In generale, si può affermare che determinare l’uso/preferenza di una risorsa comparando i dati di presenza di un animale con i dati relativi alle risorse disponibili può comportare errori importanti derivanti dalla scelta iniziale delle variabili da considerare, come evidenziato da diversi autori (Johnson, 1980; Manly et al., 2002; Johnson et al., 2006; Beyer et al., 2010). In particolare, Beyer e colleghi (2010) hanno dimostrato chiaramente come le deduzioni che possono risultare dai modelli di utilizzo delle risorse sono influenzate dalla soggettività nel definire cosa è disponibile per un animale e dal problema di quantificare l’accessibilità locale alle risorse disponibili.

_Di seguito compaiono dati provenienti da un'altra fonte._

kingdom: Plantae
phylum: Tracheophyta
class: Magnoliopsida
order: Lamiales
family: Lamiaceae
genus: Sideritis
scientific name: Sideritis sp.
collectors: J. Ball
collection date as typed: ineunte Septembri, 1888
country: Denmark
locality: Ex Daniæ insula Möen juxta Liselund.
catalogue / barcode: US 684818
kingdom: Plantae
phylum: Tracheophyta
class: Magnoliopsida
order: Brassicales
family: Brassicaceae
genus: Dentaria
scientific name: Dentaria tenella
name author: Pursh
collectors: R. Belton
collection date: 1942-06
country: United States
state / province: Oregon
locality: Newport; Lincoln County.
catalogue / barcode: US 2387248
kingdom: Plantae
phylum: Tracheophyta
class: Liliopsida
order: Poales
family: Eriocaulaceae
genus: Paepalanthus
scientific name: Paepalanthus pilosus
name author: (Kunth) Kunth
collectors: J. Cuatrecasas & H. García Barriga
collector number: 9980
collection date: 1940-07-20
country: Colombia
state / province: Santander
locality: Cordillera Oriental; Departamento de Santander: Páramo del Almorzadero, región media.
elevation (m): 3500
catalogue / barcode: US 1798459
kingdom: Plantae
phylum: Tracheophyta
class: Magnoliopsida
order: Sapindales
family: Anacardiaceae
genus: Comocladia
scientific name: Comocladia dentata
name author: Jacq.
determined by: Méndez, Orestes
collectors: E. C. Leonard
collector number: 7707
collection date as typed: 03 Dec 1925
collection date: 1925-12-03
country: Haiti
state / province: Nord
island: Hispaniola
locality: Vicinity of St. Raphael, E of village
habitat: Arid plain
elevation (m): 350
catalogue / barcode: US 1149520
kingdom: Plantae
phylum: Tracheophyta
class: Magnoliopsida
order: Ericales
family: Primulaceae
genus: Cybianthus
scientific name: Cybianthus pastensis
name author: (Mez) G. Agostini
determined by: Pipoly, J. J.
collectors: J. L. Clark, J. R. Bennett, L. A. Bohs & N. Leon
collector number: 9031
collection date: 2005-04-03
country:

Nonostante i problemi appena illustrati, i modelli di preferenza sono stati applicati a numerosi studi di matrice ecologica come la ricerca biogeografica, l’analisi della disposizione degli home range, l’analisi delle interazioni intra ed inter-specifiche spazialmente mediate, l’analisi dell’uso dello spazio all’interno del home-range, le dinamiche di popolazione, i modelli meccanicistici di movimento, il miglioramento dei design dei corridoi ecologici (Beyer et al., 2010). Diversi autori hanno evidenziato come l’applicazione di modelli basati sulla selezione delle risorse possa, in generale, rappresentare un potente strumento per la gestione della fauna selvatica e per gli studi di tipo ecologico, a patto che venga programmata attentamente a partire dal protocollo di raccolta dati e che le deduzioni tratte dai modelli siano attentamente “pesate”, soprattutto in relazione alla loro estensione nello spazio e nel tempo. come evidenziato anche da altri autori (Manly et al., 2002; Keating e Cherry, 2004; Johnson et al., 2006; Beyer et al., 2010).